▶ [Exercise data]
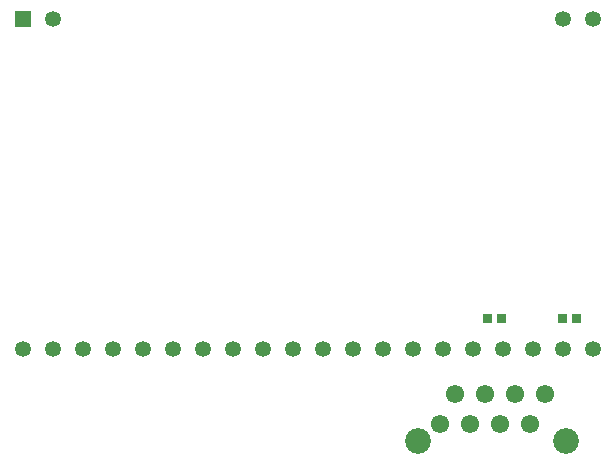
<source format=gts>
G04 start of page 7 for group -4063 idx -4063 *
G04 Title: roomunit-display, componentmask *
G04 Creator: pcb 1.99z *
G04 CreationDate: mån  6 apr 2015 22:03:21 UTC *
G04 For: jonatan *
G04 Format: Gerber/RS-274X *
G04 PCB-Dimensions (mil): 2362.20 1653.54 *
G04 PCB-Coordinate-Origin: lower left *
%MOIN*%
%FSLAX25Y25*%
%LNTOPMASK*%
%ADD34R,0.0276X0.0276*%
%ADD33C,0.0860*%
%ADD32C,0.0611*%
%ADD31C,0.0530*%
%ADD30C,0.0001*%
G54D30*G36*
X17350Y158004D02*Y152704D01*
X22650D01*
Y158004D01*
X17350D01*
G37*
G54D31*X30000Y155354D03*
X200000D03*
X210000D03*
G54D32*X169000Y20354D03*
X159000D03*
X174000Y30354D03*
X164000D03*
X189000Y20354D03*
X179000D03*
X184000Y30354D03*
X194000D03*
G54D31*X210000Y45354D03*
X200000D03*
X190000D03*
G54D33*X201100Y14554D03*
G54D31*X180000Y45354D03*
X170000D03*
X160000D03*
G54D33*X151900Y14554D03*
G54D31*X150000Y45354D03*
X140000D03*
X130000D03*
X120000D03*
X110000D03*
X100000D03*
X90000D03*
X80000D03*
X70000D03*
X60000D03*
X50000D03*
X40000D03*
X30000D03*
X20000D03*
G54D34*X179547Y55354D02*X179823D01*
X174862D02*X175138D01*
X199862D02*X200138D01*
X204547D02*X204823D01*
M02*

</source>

▶ [What is being asked] What are the lines from the one containing "X17350Y158004D02*Y152704D01*" to the end of the material above? Return them exactly, and only them.

▶ [Task answer]
X17350Y158004D02*Y152704D01*
X22650D01*
Y158004D01*
X17350D01*
G37*
G54D31*X30000Y155354D03*
X200000D03*
X210000D03*
G54D32*X169000Y20354D03*
X159000D03*
X174000Y30354D03*
X164000D03*
X189000Y20354D03*
X179000D03*
X184000Y30354D03*
X194000D03*
G54D31*X210000Y45354D03*
X200000D03*
X190000D03*
G54D33*X201100Y14554D03*
G54D31*X180000Y45354D03*
X170000D03*
X160000D03*
G54D33*X151900Y14554D03*
G54D31*X150000Y45354D03*
X140000D03*
X130000D03*
X120000D03*
X110000D03*
X100000D03*
X90000D03*
X80000D03*
X70000D03*
X60000D03*
X50000D03*
X40000D03*
X30000D03*
X20000D03*
G54D34*X179547Y55354D02*X179823D01*
X174862D02*X175138D01*
X199862D02*X200138D01*
X204547D02*X204823D01*
M02*

</source>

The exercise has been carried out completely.